=== TRY IT ===
Select every line in the records below that contains the word "highest".

══════

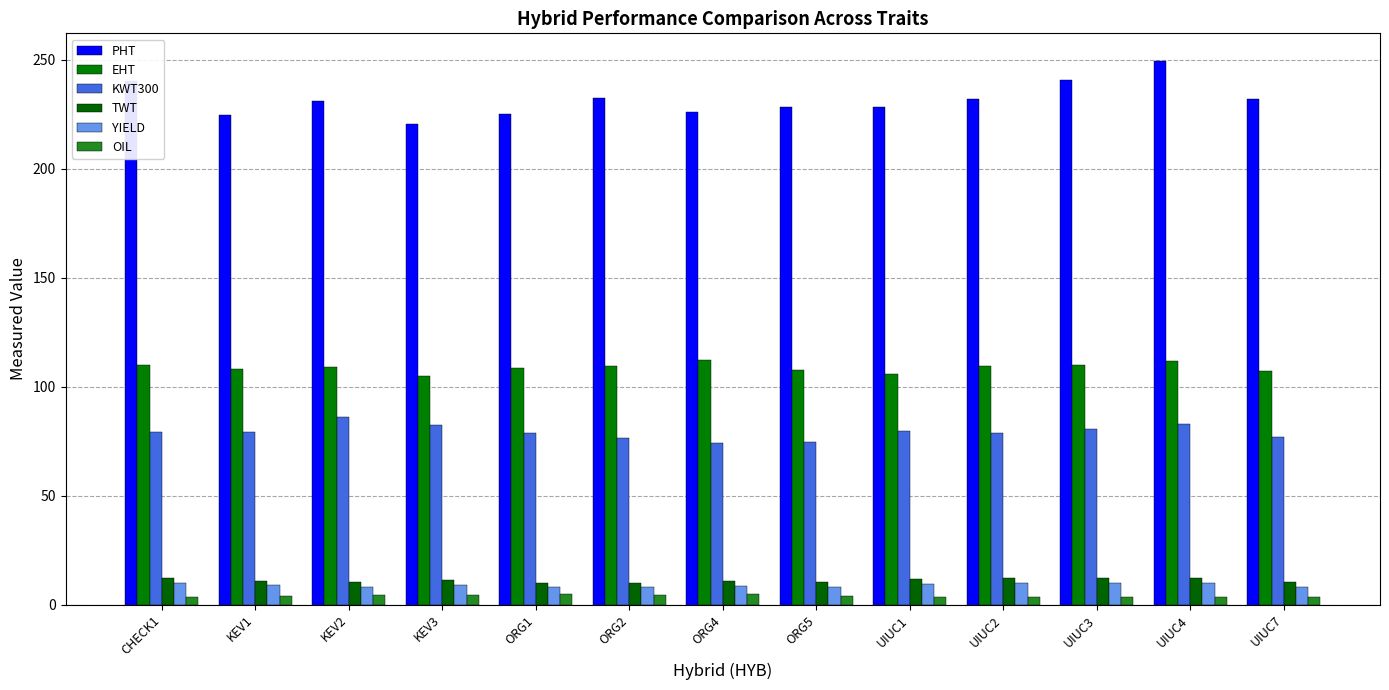

What is the value of the PHT bar at the 4th from the left?

220.4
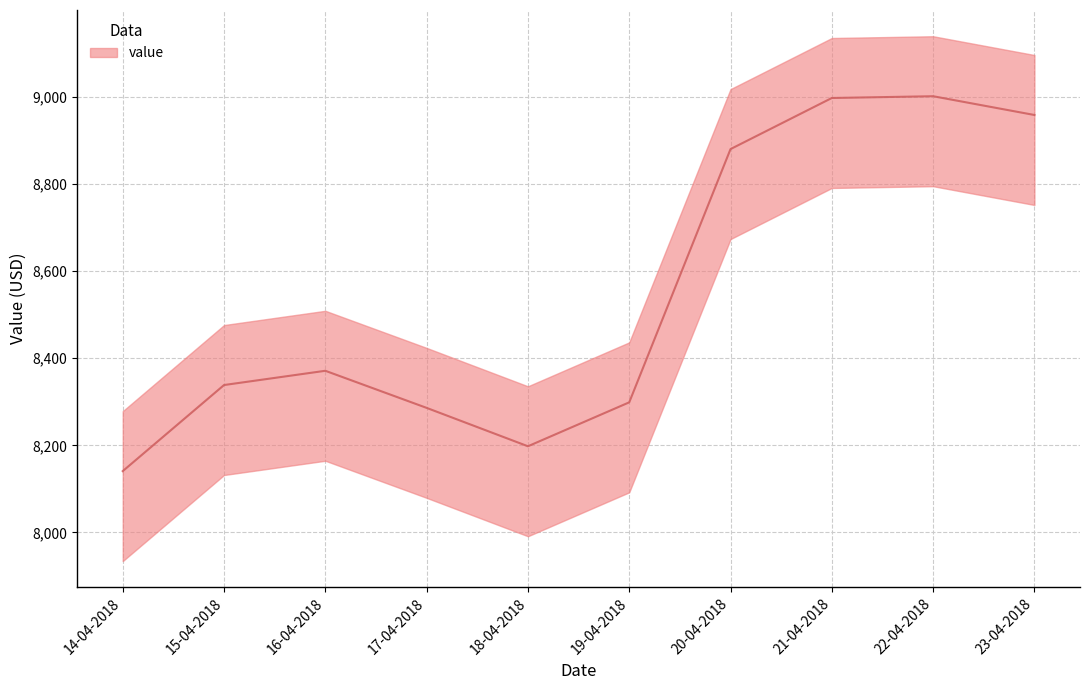

What position from the right is 17-04-2018?

7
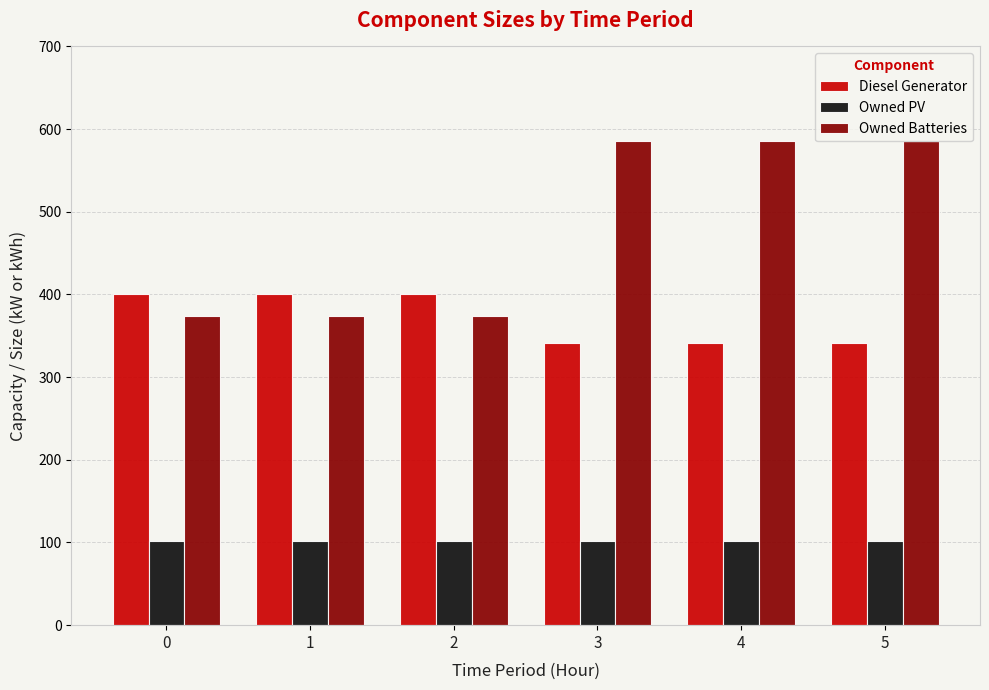

How many distinct data groups are displayed?

3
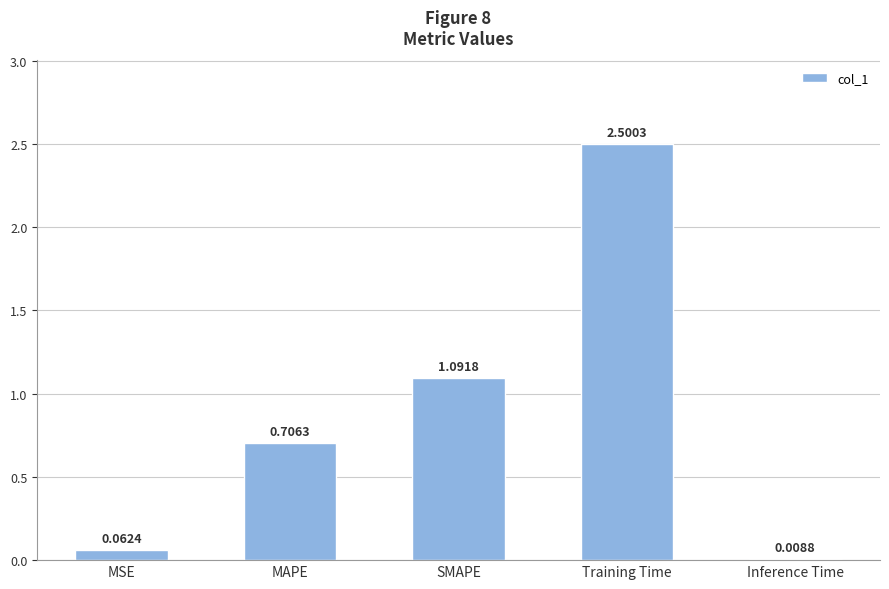

What is the greatest value displayed?

2.5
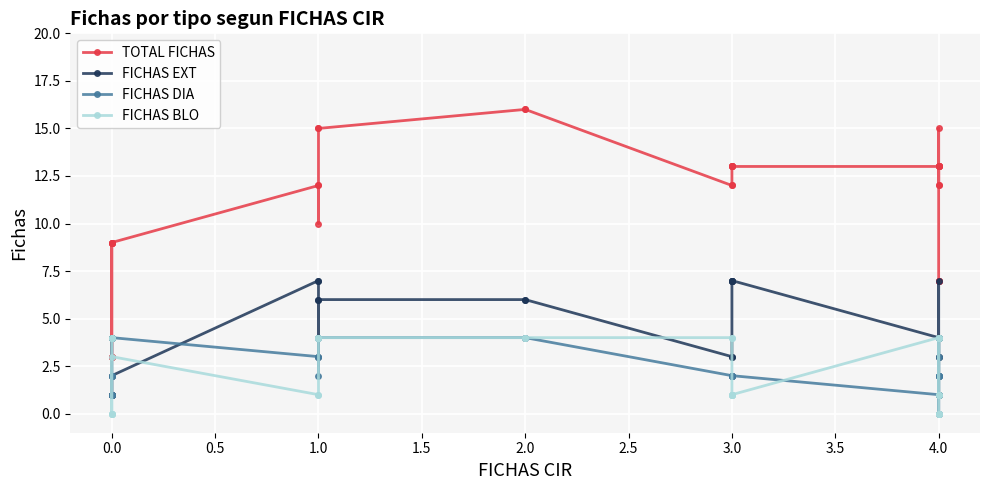

True or false: FICHAS EXT and TOTAL FICHAS cross at least once.

False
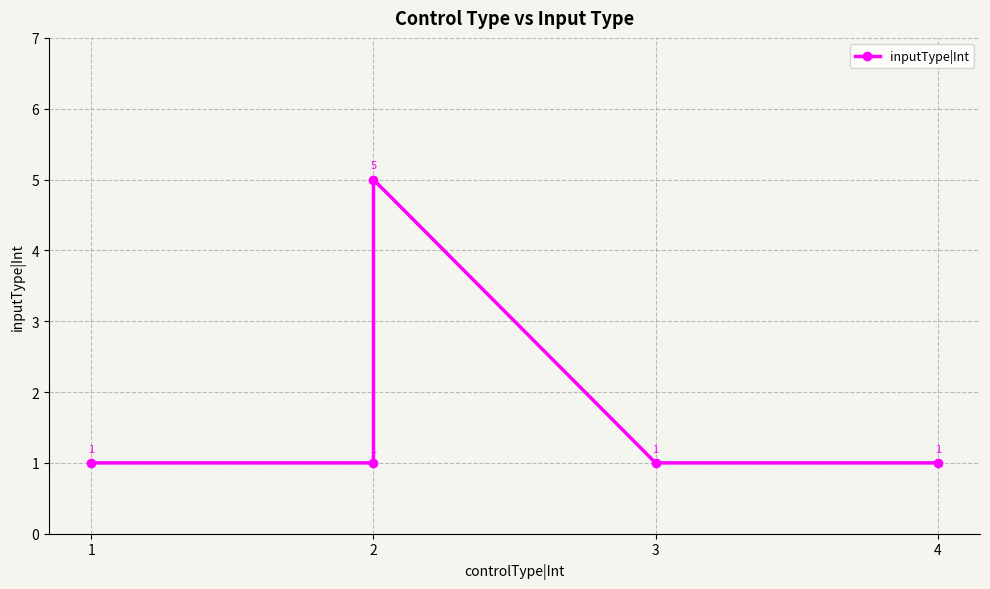

How many data points are above 1?

1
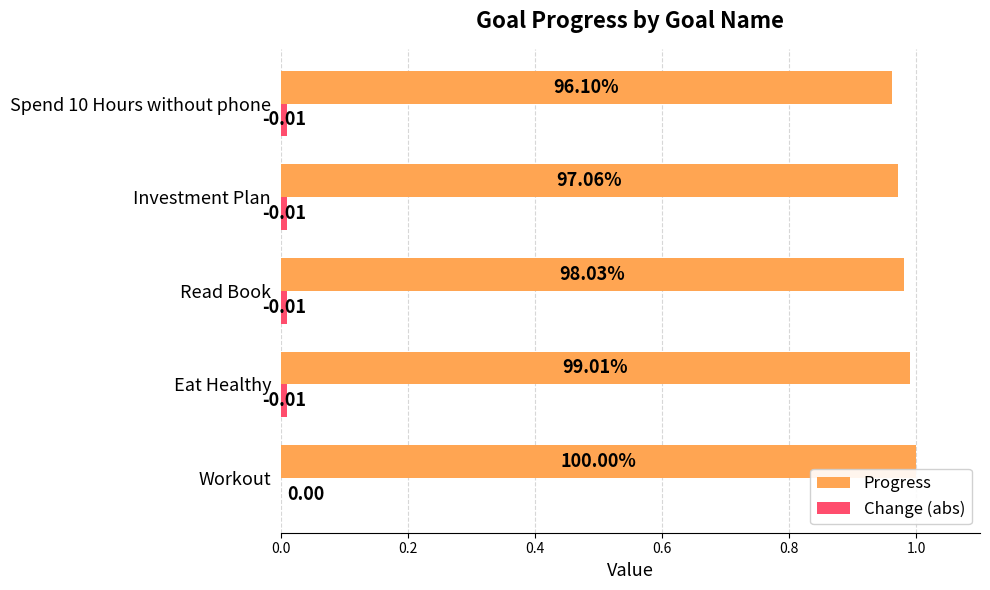

What is the sum of all Progress values?

4.9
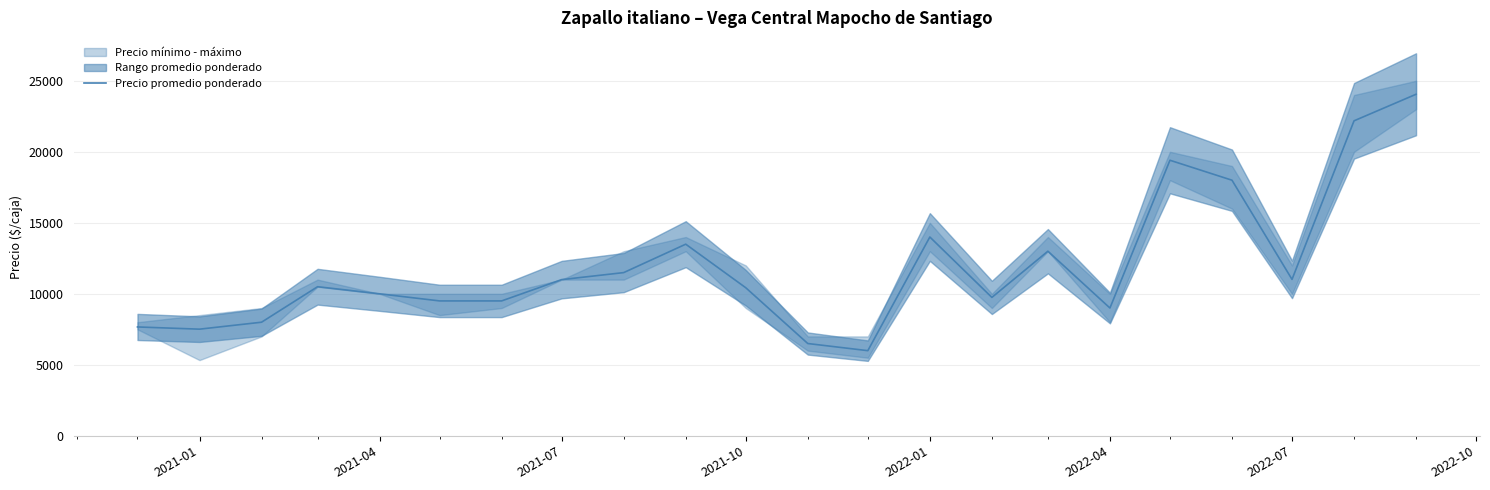

What is the highest value of the Precio promedio ponderado series?

24052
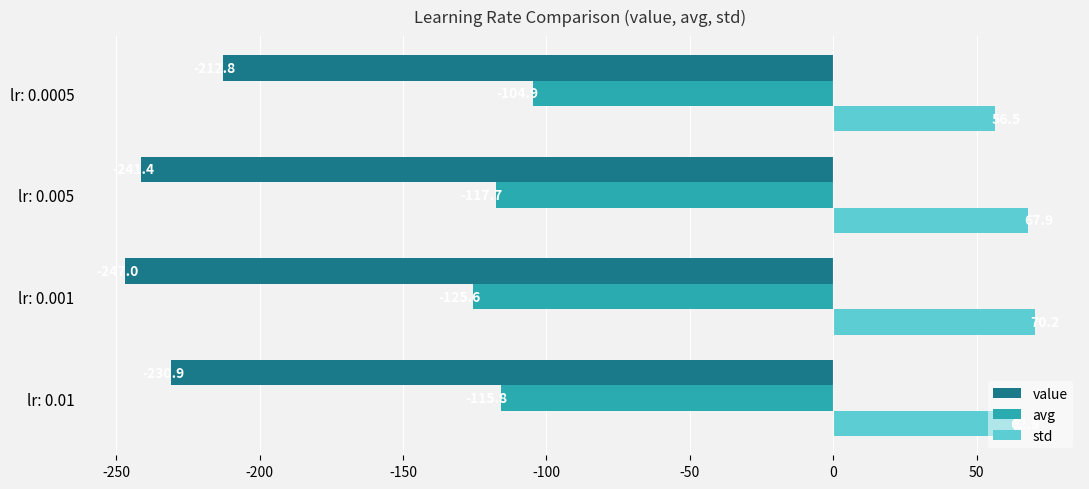

Which series has the widest spread of values?

value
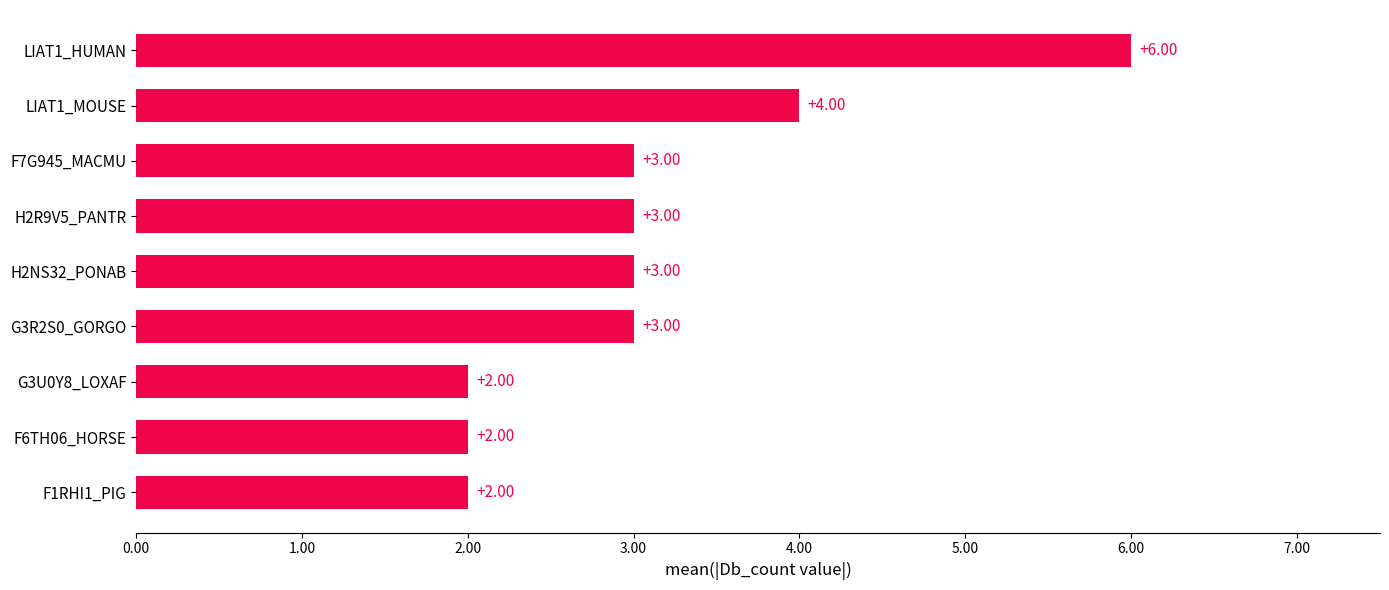

What is the sum of the values at G3R2S0_GORGO and F7G945_MACMU?

6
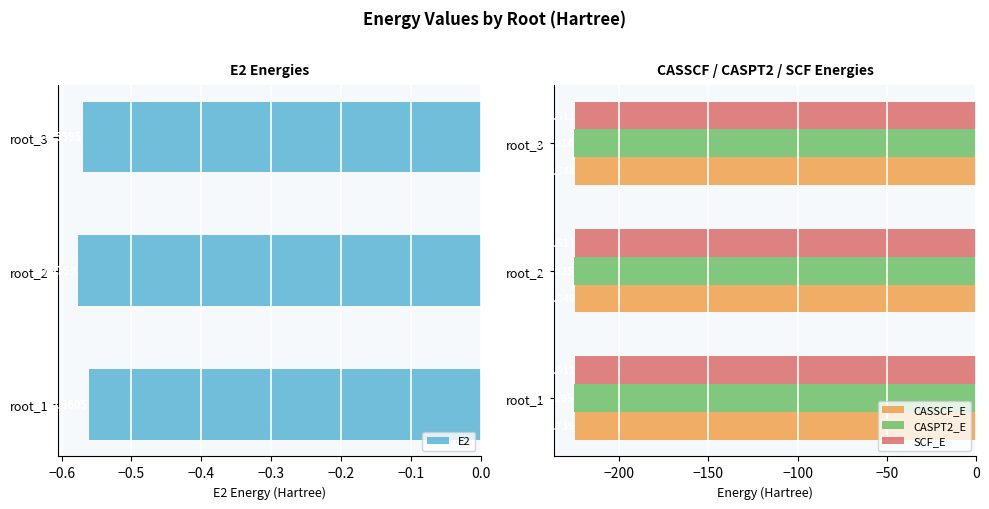

Rank the categories by E2 value from lowest to highest.

root_2, root_3, root_1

══════

=== REPLY ===
What is the highest value of the Precio promedio ponderado series?
Rank the categories by E2 value from lowest to highest.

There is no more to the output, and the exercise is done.